韓国の水産物の輸入規制、日本が逆転敗訴 WTO最終審

【ジュネーブ=細川倫太郎、ソウル=鈴木壮太郎】韓国による福島など8県産の水産物の輸入禁止は不当として日本が提訴している問題で、世界貿易機関(WTO)は11日、韓国の措置を妥当とする最終判決を下した。一審では日本の主張を認め、韓国に是正を求めていたが、日本の逆転敗訴となった。
これについて韓国政府は12日「高く評価し歓迎する」という声明を発表した。現行の輸入規制措置を維持し、福島など8県からの全ての水産物の輸入禁止を続ける。
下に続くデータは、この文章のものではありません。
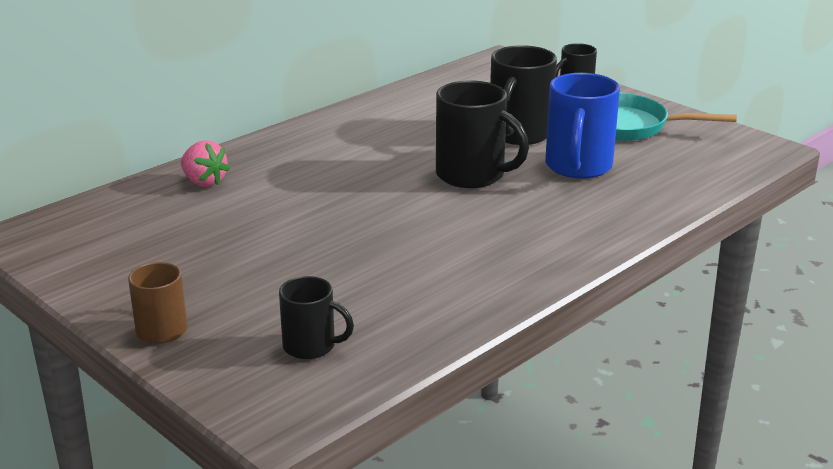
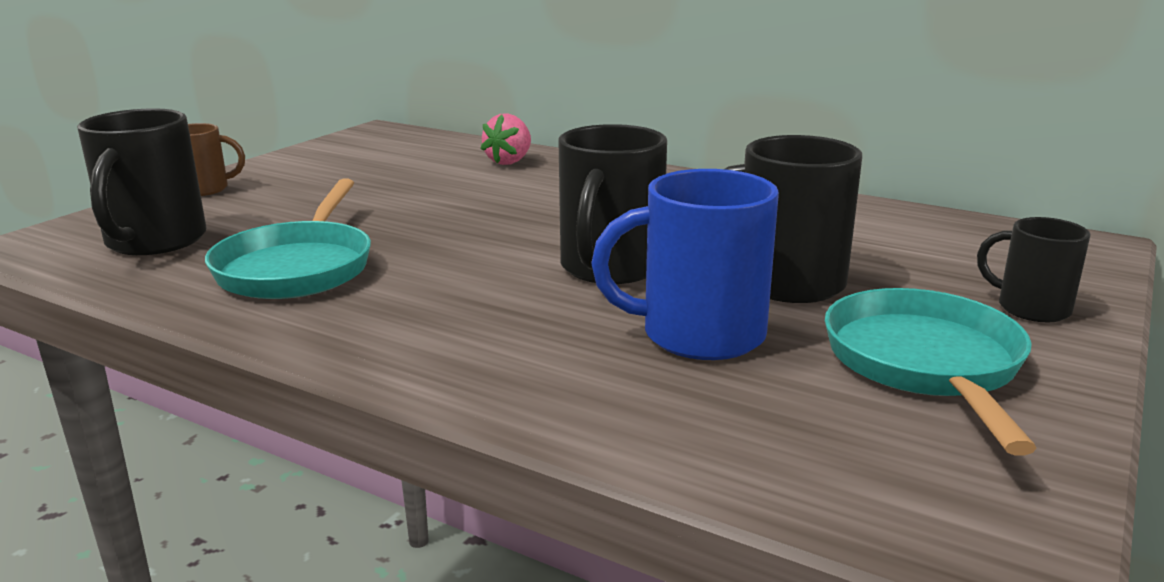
camera: 75 degrees right, 5 degrees down
(311, 346) = (154, 241): black mug -> black mug, size x1.70
(413, 279) = (297, 267): none -> turquoise pan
最終審にあたるWTOの上級委員会は、韓国の輸入禁止措置を不当とした一審の紛争処理小委員会(パネル)の判断を破棄した。消費者保護のためとして韓国が取った措置は「必要以上に貿易制限的で、不当な差別」とした第一審の解釈は誤っているとの見解を示した。WTOの紛争処理は二審制のため「最終審」の判断となり、韓国の禁輸措置が続く。
韓国は2011年3月の東京電力福島第1原子力発電所の事故後、放射性物質の漏出を理由に福島や岩手など8県産の水産物の輸入を禁止した。さらに水産物以外の日本産食品の検査を強化するなど段階的に規制を広げた。日本は科学的根拠がないとして撤回を求めたが、韓国が拒否したため、15年にWTOに提訴していた。
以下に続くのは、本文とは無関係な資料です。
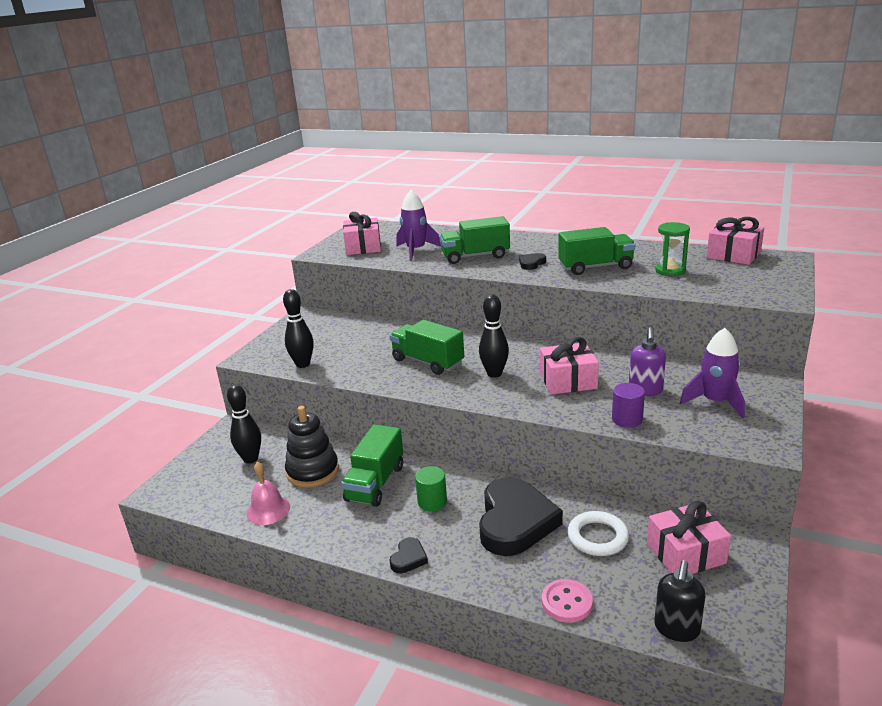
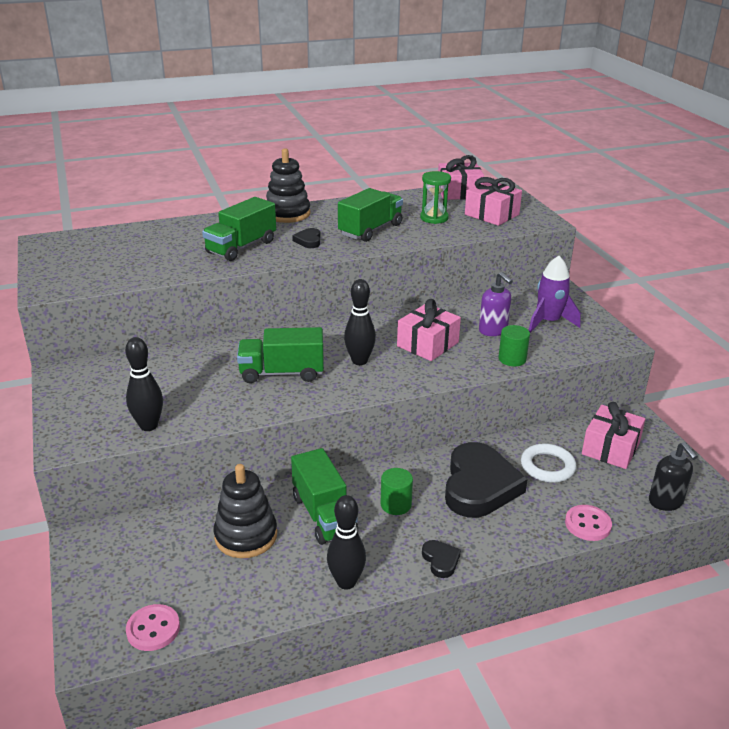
camera: 45 degrees left, 5 degrees up
(197, 498) = (153, 629): none -> pink button
(250, 459) = (157, 559): black bowling pin -> black bowling pin (346, 582)
(268, 510) = (254, 595): pink bell -> none
(363, 247) = (92, 268): pink gift -> pink gift (491, 214)
(416, 251) = (165, 257): purple rocket -> none
(515, 521) = (479, 486): black heart -> black heart turned 45 degrees clockwise
(548, 241) = (287, 214): none -> black stacking toy
(627, 419) = (512, 359): purple cylinder -> green cylinder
第一審にあたるパネルは18年2月、輸入禁止は不当な差別として韓国に是正を勧告した。韓国はこの判決を不服として上訴していた。今回の最終判決はパネルの判決を覆した形だ。

原発事故後、韓国以外でも多くの国が日本産食品の輸入を規制した。農林水産省によると、一時は最大54カ国・地域にのぼった。3月時点でもアジアを中心に23カ国・地域が規制を続ける。特に中国は東京や千葉、福島などのすべての食品の輸入を停止するなど、厳しい措置を取っている。